I am taking quantum field theory this semester. There we use the Einstein Informalism. But I have never seen it before. I understood that if there are two letters on one letter, that this is a matrix, and if there is only one letter on it, that this is a vector. I am only confused about the derivations. There is one letter on top and one on the bottom. I suppose that this is as follows:
\begin{align} \partial_\mu L = \frac{\partial L}{\partial x^\mu}, \hspace{30pt} \partial^\mu L = \nabla L + \frac{\partial L}{\partial t} \end{align}
But now I have to derive the following: \begin{align} L = \sqrt{\partial_\mu\phi\partial^\mu \phi}, \hspace{30pt} \frac{\partial L}{\partial \phi} = ?, \hspace{30pt} \partial_\mu \frac{\partial L}{\partial(\partial_\mu \phi)} = ? \end{align} And I am very unsure.

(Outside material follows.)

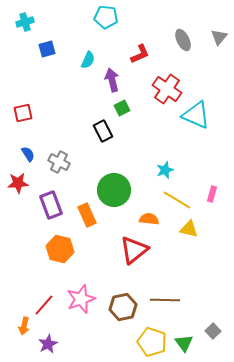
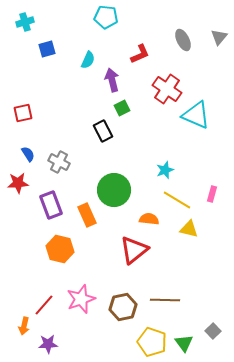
purple star: rotated 24 degrees clockwise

Is $L$ still dependent on $\phi$? Because of the derivations this should disappear completely. But if I should derive it to $\partial_\mu \phi$, do I have to consider that $\partial^\mu \phi$ is dependent on $\partial_\mu \phi$? Theoretically $\partial^\mu \phi = (\frac{\partial \phi}{\partial x^0}, \frac{\partial \phi}{\partial x^1}, \frac{\partial \phi}{\partial x^2}, \frac{\partial \phi}{\partial x^3})$. But how do I write this in the Einstein summation convention? I have no idea.
$\partial_\mu$ is just shorthand for the partial derivative with respect to the corresponding coordinate: $$ \partial_\mu:=\frac{\partial}{\partial x^\mu} $$ $\partial^\mu$ is just $\partial_\mu$ with an index raised; that is $$ \partial^\mu:=\eta^{\mu\nu}\partial_\nu $$ Where $\eta^{\mu\nu}$ is the inverse metric. Some authors write expressions exclusively in terms of $\partial_\mu$, writing the $\eta^{\mu\nu}$ factors explecitly. It might be instructive to do this in your situation.